● **Work instructions**
The records below hold a stretch from the line with "16: (24, 54, 3.22)" through the line with "35: (499, 140, 3.24)"; return exactly those lines, ends included, and nothing more.

Data supplied START

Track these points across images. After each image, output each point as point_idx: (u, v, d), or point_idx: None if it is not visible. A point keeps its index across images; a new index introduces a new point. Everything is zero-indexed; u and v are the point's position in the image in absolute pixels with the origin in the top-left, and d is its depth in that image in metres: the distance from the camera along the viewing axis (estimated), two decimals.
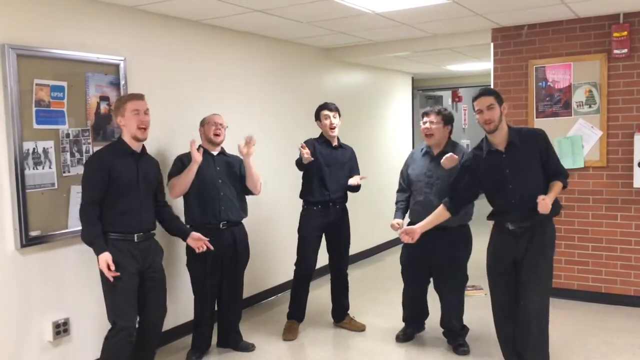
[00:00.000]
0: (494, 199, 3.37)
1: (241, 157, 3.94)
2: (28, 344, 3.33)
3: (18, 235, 3.22)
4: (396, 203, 4.13)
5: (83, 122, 3.55)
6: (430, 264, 3.95)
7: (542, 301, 3.25)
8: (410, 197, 4.02)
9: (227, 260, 3.90)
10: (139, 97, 3.25)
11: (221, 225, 3.83)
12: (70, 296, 3.49)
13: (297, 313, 4.40)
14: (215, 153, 3.93)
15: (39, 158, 3.32)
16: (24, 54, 3.22)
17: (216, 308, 4.04)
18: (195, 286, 3.91)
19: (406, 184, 4.06)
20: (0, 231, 3.18)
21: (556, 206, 3.20)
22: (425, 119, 3.92)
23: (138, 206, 3.21)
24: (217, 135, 3.88)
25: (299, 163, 4.18)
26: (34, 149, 3.29)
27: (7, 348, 3.23)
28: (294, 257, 4.35)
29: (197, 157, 3.67)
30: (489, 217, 3.43)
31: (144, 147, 3.32)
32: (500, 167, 3.23)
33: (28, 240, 3.26)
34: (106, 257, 3.04)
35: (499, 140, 3.24)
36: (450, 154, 3.69)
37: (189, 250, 3.75)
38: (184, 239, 3.53)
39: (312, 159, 4.08)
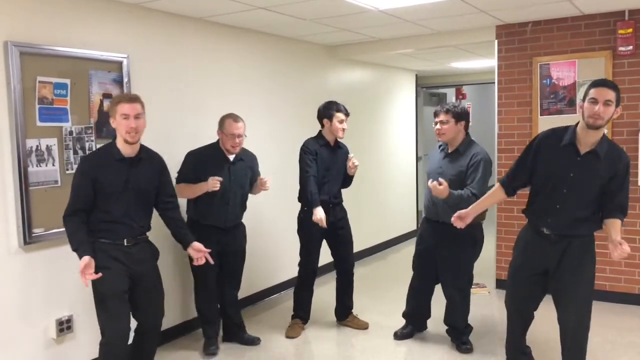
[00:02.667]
0: (540, 192, 3.01)
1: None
2: (32, 341, 3.34)
3: (21, 232, 3.23)
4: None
5: (86, 120, 3.55)
6: (437, 260, 3.94)
7: (580, 318, 3.02)
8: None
9: (227, 256, 3.96)
10: (130, 99, 3.03)
11: (223, 227, 3.91)
12: (74, 293, 3.49)
13: (301, 313, 4.40)
14: (232, 158, 3.91)
15: (42, 155, 3.32)
16: (27, 51, 3.22)
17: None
18: (200, 284, 3.94)
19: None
20: (3, 229, 3.19)
21: (594, 226, 2.99)
22: (435, 119, 3.89)
23: (127, 214, 3.05)
24: (234, 147, 3.85)
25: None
26: (37, 146, 3.29)
27: (11, 345, 3.24)
28: (296, 254, 4.34)
29: (212, 187, 3.69)
30: (525, 212, 3.15)
31: (142, 150, 3.12)
32: (567, 166, 2.89)
33: (31, 238, 3.26)
34: (85, 260, 2.85)
35: (588, 140, 2.86)
36: (434, 184, 3.57)
37: None
38: (185, 248, 3.38)
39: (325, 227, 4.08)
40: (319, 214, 4.02)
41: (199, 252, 3.32)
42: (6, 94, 3.15)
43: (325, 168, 4.21)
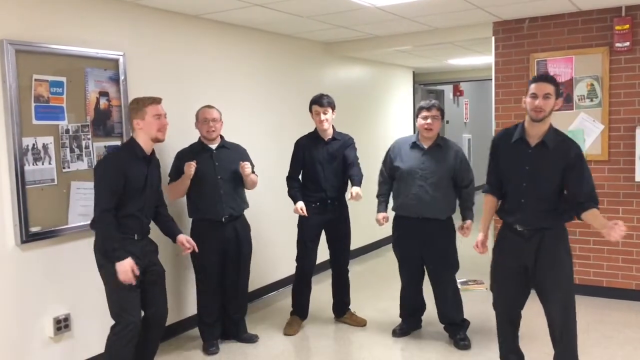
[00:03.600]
0: (507, 191, 3.16)
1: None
2: (29, 339, 3.34)
3: (18, 231, 3.22)
4: (378, 196, 4.13)
5: (82, 118, 3.55)
6: (423, 257, 3.96)
7: (566, 311, 3.04)
8: (396, 190, 4.01)
9: (230, 252, 3.94)
10: (159, 101, 3.27)
11: (223, 220, 3.87)
12: (71, 292, 3.49)
13: (299, 310, 4.41)
14: (214, 146, 3.92)
15: (39, 154, 3.31)
16: (23, 49, 3.20)
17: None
18: (200, 280, 3.95)
19: (388, 175, 4.07)
20: (0, 227, 3.18)
21: (561, 217, 3.06)
22: (425, 113, 3.88)
23: (141, 210, 3.20)
24: (209, 132, 3.87)
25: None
26: (33, 144, 3.28)
27: (9, 344, 3.24)
28: (293, 252, 4.34)
29: (188, 172, 3.72)
30: (498, 213, 3.27)
31: (153, 150, 3.31)
32: (521, 161, 3.03)
33: (28, 236, 3.26)
34: (130, 264, 3.02)
35: (535, 133, 3.01)
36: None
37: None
38: (173, 241, 3.51)
39: (306, 215, 4.08)
40: (296, 205, 4.09)
41: (185, 244, 3.48)
42: (2, 92, 3.14)
43: (317, 162, 4.18)
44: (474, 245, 3.34)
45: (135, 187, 3.14)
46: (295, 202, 4.14)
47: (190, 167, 3.72)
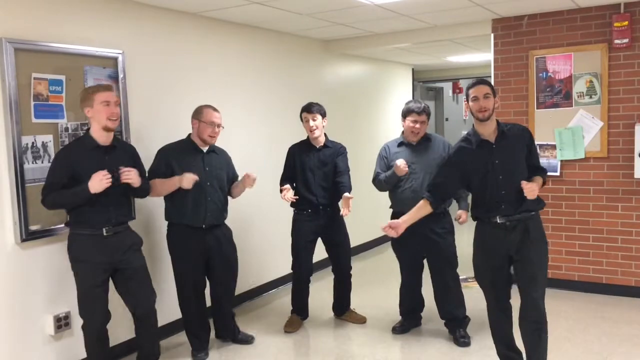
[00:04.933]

Data supplied END

● **Response area**
16: (24, 54, 3.22)
17: (216, 308, 4.04)
18: (195, 286, 3.91)
19: (406, 184, 4.06)
20: (0, 231, 3.18)
21: (556, 206, 3.20)
22: (425, 119, 3.92)
23: (138, 206, 3.21)
24: (217, 135, 3.88)
25: (299, 163, 4.18)
26: (34, 149, 3.29)
27: (7, 348, 3.23)
28: (294, 257, 4.35)
29: (197, 157, 3.67)
30: (489, 217, 3.43)
31: (144, 147, 3.32)
32: (500, 167, 3.23)
33: (28, 240, 3.26)
34: (106, 257, 3.04)
35: (499, 140, 3.24)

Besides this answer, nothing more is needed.